What the task requires = Format the lines of the material from the one containing "locality: Southern Florida" through the one containing "locality: Milton Estate, east of Dublanc", inclusive, as a JSON list of strings with one string per line. Leave out any blank lines.

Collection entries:
###

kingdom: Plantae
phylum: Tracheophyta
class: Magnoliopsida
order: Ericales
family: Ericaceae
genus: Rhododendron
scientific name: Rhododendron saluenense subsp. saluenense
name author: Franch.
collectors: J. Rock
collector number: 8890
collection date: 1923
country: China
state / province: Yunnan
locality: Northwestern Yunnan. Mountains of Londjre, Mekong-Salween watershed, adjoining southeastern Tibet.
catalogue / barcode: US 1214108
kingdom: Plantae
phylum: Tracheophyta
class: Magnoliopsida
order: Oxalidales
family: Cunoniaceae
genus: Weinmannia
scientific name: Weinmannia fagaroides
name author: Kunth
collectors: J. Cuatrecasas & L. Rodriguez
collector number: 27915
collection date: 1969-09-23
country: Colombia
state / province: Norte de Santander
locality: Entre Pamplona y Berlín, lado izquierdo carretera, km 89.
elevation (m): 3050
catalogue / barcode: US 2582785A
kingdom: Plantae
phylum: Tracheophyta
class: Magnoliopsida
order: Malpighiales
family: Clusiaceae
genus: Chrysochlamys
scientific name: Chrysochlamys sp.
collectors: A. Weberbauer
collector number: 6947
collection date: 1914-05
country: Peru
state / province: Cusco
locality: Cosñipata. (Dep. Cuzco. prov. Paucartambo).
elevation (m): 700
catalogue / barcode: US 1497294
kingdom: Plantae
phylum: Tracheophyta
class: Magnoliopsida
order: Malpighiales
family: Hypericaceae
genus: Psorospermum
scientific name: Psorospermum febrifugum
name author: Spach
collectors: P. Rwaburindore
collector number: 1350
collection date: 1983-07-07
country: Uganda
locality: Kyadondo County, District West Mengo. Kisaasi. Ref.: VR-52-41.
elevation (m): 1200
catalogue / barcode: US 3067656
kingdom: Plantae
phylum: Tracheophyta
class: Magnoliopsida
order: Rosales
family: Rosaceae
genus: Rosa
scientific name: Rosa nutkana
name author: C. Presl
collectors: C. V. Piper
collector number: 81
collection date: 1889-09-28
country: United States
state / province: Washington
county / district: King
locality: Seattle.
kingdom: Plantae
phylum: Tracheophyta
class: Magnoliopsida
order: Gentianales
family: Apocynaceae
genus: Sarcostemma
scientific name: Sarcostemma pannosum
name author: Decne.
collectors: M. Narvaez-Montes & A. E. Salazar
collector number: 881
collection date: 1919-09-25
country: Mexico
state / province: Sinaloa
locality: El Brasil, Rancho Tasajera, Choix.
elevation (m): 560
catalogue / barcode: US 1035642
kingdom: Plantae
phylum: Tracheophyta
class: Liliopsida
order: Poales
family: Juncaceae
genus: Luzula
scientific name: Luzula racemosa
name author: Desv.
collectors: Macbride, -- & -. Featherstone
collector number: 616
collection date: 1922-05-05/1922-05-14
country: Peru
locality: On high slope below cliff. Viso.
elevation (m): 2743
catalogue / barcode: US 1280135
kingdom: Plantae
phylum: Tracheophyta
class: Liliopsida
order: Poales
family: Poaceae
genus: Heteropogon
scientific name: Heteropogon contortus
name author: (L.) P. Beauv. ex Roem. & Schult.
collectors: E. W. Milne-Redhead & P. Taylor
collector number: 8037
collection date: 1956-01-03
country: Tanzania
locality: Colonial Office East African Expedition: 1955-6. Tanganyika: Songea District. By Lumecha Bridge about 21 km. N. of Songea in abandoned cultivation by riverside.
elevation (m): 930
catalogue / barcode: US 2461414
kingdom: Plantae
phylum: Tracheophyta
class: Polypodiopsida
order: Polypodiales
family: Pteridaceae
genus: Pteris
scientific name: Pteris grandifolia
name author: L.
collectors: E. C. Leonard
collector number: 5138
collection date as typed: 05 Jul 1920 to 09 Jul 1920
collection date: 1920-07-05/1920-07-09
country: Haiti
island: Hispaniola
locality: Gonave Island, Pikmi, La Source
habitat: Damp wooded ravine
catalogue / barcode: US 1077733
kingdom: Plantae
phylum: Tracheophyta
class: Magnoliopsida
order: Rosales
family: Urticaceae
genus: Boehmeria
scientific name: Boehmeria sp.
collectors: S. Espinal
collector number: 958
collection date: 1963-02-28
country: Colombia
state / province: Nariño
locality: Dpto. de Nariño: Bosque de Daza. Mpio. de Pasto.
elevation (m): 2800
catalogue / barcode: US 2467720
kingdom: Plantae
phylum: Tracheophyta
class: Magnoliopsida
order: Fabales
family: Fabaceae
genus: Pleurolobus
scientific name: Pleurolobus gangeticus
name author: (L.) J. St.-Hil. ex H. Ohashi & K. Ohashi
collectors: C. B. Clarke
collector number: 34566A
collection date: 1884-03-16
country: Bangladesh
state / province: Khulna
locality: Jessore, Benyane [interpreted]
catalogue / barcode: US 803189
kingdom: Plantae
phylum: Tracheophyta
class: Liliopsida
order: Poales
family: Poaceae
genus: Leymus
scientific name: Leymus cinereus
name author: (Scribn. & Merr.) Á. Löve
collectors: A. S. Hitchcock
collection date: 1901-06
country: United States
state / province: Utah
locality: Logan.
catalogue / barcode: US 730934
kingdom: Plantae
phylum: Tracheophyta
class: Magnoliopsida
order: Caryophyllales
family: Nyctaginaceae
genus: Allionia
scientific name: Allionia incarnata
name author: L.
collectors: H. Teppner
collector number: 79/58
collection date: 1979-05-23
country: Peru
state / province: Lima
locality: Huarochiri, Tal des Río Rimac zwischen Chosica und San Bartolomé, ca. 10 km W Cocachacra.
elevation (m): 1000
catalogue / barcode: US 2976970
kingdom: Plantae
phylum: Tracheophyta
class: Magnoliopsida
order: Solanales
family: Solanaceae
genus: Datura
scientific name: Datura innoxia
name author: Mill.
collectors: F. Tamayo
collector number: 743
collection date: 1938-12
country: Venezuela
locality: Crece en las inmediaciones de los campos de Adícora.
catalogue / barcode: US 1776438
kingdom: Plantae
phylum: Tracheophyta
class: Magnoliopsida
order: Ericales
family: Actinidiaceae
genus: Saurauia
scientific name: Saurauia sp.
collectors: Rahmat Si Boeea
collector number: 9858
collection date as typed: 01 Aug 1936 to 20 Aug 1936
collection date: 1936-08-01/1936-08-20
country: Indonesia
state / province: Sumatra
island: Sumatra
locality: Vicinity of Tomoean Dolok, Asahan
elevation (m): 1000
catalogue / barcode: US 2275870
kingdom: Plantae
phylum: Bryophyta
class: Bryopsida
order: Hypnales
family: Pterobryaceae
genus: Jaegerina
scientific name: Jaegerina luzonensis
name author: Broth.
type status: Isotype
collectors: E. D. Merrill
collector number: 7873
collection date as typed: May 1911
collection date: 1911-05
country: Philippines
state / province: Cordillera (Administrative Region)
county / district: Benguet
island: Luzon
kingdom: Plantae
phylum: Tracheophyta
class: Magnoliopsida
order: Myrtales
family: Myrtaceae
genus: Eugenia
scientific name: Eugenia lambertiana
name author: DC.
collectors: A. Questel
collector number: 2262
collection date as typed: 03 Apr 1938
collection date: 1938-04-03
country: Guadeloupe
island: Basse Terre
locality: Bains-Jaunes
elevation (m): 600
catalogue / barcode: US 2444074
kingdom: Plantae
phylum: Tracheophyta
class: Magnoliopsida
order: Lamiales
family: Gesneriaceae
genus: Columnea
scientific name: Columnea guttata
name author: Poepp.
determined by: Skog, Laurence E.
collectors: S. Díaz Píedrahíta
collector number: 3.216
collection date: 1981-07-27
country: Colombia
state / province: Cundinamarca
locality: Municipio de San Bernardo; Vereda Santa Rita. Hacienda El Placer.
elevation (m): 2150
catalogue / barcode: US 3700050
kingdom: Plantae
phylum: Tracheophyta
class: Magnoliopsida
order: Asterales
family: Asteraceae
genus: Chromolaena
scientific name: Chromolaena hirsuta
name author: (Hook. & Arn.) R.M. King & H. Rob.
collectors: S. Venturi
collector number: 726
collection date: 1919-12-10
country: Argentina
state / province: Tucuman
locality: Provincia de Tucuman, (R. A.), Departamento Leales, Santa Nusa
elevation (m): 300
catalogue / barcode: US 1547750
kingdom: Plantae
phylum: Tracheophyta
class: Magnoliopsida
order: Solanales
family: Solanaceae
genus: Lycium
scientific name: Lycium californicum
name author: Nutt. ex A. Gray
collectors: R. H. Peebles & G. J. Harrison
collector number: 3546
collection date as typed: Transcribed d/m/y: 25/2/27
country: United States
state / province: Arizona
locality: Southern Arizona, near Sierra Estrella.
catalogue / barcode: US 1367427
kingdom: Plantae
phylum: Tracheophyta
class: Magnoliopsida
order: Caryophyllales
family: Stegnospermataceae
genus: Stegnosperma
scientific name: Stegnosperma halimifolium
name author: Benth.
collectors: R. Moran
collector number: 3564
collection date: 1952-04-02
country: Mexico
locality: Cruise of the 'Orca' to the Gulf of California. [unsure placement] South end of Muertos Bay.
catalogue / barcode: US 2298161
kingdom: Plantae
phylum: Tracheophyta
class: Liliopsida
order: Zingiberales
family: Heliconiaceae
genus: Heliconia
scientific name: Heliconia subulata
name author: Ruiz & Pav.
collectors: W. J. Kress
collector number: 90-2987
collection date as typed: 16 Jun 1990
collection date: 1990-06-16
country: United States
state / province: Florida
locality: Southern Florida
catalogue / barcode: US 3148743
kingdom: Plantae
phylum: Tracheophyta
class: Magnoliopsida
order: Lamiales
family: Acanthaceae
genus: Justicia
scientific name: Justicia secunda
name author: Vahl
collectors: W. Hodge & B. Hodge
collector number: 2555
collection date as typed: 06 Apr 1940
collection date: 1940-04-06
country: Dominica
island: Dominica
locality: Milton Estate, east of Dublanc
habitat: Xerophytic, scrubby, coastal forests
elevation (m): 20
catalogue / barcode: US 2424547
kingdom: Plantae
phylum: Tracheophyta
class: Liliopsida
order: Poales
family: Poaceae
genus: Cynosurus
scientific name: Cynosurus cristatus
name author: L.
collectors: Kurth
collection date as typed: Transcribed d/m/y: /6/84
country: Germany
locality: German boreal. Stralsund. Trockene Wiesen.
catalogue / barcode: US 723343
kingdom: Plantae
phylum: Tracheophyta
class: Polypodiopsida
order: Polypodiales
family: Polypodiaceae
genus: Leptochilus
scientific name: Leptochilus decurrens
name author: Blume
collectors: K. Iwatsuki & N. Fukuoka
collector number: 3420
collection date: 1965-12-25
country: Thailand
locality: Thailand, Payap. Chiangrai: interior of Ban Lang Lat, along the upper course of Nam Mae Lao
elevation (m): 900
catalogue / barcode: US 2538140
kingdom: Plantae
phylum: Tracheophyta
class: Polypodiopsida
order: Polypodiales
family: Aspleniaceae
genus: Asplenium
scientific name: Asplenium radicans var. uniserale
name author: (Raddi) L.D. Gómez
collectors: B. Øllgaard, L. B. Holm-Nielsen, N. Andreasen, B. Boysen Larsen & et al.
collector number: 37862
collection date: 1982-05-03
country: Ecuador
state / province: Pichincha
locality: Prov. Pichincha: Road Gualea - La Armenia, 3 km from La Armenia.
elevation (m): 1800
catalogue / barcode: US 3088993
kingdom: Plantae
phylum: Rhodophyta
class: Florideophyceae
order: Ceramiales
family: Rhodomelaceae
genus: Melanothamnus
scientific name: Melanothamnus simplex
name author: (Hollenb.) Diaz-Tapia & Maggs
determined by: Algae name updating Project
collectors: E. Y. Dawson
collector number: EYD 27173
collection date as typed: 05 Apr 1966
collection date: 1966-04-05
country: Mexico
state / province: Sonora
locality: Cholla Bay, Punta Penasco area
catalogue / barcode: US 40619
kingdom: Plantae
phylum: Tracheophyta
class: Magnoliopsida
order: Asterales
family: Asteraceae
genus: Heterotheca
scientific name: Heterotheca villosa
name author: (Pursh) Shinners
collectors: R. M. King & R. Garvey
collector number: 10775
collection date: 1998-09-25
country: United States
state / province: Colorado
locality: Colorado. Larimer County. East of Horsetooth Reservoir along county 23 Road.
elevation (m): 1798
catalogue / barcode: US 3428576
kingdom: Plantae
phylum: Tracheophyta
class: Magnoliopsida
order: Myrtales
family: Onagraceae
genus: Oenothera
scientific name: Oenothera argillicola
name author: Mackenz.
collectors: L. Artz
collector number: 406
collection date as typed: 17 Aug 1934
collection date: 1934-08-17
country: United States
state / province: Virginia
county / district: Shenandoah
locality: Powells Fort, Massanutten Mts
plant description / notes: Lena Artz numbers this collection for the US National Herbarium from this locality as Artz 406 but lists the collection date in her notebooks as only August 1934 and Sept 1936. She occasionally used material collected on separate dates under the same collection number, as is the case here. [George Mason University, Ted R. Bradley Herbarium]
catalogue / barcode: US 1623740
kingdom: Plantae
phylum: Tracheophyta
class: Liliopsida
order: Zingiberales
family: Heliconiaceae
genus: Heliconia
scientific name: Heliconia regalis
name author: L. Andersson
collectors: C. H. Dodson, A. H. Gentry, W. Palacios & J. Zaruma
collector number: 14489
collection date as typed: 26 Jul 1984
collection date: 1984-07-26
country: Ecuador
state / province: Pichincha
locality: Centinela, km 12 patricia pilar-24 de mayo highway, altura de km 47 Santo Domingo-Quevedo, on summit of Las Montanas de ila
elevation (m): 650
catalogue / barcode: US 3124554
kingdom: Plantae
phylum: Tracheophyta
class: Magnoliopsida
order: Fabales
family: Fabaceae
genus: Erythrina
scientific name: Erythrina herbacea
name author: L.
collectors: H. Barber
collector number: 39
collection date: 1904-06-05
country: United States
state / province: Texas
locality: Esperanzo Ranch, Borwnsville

###

Solution for this problem =
[
  "locality: Southern Florida",
  "catalogue / barcode: US 3148743",
  "kingdom: Plantae",
  "phylum: Tracheophyta",
  "class: Magnoliopsida",
  "order: Lamiales",
  "family: Acanthaceae",
  "genus: Justicia",
  "scientific name: Justicia secunda",
  "name author: Vahl",
  "collectors: W. Hodge & B. Hodge",
  "collector number: 2555",
  "collection date as typed: 06 Apr 1940",
  "collection date: 1940-04-06",
  "country: Dominica",
  "island: Dominica",
  "locality: Milton Estate, east of Dublanc"
]